Federation: A group of clusters treated as a single logical compute pool. Jobs submitted to a federation run on whichever cluster has capacity.
Idle spend: Cost accrued by compute that's reserved but not running work (typically GPU util < 5%).
Initializer: A pre-training step that fetches a dataset or base model into local cache.
Job: A unit of computational work submitted to a cluster. Defined by a script or template, tracked through submission lifecycle.
Job script: The script defining a job's commands and resource requirements (Slurm directives, environment variables, entrypoint).
Job submission: A specific instance of a job run, tracked from queued to running to completed. Each submission has its own logs, metrics, and status.
Job template: A reusable job configuration. Defines the script, resource defaults, and parameterization so teams can submit consistent jobs without writing scripts.
License checkout: The process of reserving a license from a license server before a job starts. Vantage checks out the license, runs the job, then releases it back to the pool.
License feature: A specific software feature that requires a license checkout. Defined in the license file and referenced in job configurations.
Model: A registered, versioned artifact in the catalog.
NFS: A network file share. Can be external (point to an existing NFS server) or internal (export an existing PVC over NFS to share across namespaces).
Node: A single machine in a cluster that runs workloads. Cloud nodes are provisioned and deprovisioned automatically by Vantage.

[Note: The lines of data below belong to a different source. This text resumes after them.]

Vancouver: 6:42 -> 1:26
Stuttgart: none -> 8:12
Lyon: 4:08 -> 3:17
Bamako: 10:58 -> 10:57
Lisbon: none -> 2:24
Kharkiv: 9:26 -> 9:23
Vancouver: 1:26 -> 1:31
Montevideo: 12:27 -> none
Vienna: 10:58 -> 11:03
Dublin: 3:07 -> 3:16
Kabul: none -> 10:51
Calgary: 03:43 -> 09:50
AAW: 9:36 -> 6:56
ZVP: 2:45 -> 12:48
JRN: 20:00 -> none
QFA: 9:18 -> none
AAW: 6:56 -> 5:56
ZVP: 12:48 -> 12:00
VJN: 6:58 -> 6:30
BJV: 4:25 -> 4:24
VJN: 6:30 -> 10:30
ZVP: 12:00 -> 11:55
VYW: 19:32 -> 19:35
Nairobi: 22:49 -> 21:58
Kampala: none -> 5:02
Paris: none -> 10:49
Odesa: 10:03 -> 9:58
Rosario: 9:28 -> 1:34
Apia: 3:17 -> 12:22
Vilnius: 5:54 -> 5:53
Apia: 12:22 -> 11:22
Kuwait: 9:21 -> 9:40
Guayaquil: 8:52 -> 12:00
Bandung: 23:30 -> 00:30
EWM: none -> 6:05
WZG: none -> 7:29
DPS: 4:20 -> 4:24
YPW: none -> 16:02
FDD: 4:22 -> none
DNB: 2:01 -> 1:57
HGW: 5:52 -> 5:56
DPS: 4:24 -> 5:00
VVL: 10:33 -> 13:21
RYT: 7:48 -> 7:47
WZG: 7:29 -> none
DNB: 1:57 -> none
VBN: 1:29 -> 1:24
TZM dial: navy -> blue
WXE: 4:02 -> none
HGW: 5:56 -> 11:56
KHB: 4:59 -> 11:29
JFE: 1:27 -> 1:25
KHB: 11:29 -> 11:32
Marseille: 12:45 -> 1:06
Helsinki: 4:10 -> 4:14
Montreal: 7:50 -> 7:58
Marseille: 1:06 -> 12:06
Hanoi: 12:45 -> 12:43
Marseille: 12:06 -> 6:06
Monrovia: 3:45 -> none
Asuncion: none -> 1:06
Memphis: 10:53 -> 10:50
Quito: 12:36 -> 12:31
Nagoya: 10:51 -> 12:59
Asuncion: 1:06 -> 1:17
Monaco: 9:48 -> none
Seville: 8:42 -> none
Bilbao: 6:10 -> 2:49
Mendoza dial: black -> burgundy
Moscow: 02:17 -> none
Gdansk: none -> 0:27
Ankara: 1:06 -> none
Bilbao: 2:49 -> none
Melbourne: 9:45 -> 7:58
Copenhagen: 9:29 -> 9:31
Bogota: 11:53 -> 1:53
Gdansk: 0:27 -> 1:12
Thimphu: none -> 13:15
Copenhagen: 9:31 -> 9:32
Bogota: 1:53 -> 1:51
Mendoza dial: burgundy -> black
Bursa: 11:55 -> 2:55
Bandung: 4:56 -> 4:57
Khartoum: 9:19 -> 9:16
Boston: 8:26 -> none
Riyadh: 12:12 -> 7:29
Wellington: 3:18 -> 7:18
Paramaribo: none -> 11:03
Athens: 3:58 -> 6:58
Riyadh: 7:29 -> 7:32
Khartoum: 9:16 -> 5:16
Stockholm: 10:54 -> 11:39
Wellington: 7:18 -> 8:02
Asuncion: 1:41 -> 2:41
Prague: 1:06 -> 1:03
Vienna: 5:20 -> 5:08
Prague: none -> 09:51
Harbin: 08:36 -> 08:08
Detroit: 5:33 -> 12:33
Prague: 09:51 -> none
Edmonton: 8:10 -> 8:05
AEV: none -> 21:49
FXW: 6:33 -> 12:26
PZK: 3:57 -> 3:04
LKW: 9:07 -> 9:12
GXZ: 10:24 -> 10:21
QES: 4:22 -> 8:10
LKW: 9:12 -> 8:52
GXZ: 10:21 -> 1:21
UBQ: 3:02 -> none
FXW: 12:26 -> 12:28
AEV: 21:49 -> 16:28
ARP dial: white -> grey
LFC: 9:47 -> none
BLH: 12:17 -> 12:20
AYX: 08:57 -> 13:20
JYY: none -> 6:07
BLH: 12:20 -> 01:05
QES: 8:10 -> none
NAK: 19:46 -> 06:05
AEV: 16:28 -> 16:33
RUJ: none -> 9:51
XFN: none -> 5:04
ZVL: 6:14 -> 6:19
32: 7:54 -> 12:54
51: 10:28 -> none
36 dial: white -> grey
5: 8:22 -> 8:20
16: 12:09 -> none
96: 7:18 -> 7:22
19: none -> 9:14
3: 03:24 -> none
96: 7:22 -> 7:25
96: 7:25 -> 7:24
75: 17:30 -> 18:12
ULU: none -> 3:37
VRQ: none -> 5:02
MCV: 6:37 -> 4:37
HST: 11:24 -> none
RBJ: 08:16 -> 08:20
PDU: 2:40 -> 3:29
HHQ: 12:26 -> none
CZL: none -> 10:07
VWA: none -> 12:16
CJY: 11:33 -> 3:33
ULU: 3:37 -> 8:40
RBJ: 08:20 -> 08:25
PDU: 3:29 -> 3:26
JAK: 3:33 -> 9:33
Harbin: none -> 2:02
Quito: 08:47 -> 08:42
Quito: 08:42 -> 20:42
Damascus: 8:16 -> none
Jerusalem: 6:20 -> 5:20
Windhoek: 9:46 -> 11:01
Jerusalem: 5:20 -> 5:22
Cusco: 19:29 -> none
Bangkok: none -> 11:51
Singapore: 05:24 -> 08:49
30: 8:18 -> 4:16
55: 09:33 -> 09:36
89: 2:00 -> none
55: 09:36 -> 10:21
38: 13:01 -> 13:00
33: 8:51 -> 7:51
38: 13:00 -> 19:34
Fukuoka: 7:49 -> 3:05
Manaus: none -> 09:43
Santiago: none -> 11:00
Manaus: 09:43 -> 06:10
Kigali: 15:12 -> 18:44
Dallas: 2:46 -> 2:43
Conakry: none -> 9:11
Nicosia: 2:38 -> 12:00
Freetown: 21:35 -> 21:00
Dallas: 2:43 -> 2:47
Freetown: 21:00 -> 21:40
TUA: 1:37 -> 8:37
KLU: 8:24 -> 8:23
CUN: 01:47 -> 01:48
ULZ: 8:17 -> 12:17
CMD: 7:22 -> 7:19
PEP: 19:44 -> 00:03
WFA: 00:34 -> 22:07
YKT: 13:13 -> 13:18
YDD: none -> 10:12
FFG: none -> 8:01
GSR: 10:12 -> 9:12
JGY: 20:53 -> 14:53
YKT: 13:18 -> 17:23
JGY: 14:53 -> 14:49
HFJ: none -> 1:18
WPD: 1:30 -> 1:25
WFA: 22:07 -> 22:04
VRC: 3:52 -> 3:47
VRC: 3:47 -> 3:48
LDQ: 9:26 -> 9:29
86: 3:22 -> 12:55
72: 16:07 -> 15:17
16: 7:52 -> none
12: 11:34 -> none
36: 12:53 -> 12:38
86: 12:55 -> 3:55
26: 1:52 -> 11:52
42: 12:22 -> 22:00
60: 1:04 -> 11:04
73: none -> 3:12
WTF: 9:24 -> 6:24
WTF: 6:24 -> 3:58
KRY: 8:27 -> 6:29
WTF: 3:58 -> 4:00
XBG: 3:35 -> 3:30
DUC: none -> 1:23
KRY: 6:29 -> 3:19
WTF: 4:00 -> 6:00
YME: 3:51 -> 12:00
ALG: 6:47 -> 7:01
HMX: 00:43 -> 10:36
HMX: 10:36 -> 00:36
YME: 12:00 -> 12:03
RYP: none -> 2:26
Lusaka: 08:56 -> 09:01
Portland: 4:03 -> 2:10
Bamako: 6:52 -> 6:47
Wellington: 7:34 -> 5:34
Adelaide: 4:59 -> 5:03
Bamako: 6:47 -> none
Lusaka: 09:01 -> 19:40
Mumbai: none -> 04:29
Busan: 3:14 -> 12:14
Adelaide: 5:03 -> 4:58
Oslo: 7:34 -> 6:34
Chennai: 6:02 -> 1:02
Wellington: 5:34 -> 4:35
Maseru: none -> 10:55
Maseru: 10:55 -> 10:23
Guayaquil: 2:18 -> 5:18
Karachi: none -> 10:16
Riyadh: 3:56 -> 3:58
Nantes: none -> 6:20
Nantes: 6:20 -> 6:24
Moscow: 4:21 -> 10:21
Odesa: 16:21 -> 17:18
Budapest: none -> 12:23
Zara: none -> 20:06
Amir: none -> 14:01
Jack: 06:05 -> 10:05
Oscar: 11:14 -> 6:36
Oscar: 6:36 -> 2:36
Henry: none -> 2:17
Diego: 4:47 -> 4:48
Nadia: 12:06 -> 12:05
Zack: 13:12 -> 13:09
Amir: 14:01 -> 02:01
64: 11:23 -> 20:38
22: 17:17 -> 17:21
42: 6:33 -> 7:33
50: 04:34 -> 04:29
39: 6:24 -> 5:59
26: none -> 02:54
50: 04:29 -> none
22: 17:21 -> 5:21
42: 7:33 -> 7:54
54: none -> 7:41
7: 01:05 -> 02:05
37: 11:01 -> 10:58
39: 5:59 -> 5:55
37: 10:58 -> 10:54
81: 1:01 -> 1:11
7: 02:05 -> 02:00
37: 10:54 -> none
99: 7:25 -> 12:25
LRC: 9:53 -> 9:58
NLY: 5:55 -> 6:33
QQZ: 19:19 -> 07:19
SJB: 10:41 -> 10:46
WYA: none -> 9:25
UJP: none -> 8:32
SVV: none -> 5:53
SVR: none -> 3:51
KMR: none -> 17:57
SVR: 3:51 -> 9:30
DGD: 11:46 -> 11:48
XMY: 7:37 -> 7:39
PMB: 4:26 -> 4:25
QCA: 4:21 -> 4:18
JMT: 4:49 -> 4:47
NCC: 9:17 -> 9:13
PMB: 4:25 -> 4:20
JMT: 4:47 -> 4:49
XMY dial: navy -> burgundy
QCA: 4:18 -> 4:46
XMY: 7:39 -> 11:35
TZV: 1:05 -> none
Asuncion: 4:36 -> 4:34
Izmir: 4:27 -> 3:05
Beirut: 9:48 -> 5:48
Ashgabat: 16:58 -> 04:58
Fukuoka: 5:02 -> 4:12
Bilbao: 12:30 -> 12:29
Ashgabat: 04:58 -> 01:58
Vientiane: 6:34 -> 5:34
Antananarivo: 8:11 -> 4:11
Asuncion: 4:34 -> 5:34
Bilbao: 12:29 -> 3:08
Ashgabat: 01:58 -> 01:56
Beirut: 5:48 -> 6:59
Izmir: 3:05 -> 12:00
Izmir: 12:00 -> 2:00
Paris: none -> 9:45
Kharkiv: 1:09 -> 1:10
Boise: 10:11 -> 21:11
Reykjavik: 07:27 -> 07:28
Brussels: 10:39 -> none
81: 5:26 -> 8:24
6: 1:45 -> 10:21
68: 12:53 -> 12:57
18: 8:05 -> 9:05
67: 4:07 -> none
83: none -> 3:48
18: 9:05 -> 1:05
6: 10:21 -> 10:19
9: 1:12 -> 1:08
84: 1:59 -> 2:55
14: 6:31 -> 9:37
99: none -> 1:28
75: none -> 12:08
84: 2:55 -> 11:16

Compute pool: A pool of identically-sized machines on a Kubernetes cluster (formerly called a node group), scaled up and down automatically. Each compute pool is a billing unit.
Organization: The top-level account containing all your users, teams, clusters, and resources. Billing and global settings are managed at the organization level.
Partition: A job queue on a Slurm cluster. Each partition targets a pool of nodes and applies rules: max run time, allowed users, priority class.
Permission group: A named set of permissions. Users are assigned to groups rather than individual permissions. Built-in groups include Regular User, Full Admin, Cluster Admin, and others.
Persistent Volume Claim (PVC): A Kubernetes storage request backed by a storage class. Namespace-scoped and tied to a specific performance tier.
Pipeline: A multi-step DAG of containerized tasks.
Preset: A pre-configured session environment that pins image, compute profile, and storage settings. Useful for standardizing team development environments.
Runtime: A pre-built training environment that combines a framework, image, and parallelism strategy.
Service: An add-on capability within Workbench: Cloud Shell (browser terminal), Remote Desktop (X2Go GUI), or PVC Viewer (file browser).
Session: An interactive notebook or development environment (JupyterLab, VS Code, RStudio) running on managed compute.
Storage class: A Kubernetes storage profile that defines the provisioner, performance tier, and reclaim policy for PVCs.
Sweep: A hyperparameter-search experiment containing many trial runs.
Team: A group of users with shared cluster access and resource ownership. Resources belong to exactly one team. Users can belong to multiple teams with different roles.
Trial: One concrete run inside a sweep, with one specific parameter combination.
Training job: A finite, distributed training run submitted through Workbench.
User-hosted: A license server you run on your own infrastructure. Vantage connects to it at job time.
Vantage-hosted: A license server Vantage manages for you. Automatic updates, monitoring, and high availability.
Workspace: Your team's slice of the Vantage cluster, with quota, RBAC, and a cost envelope.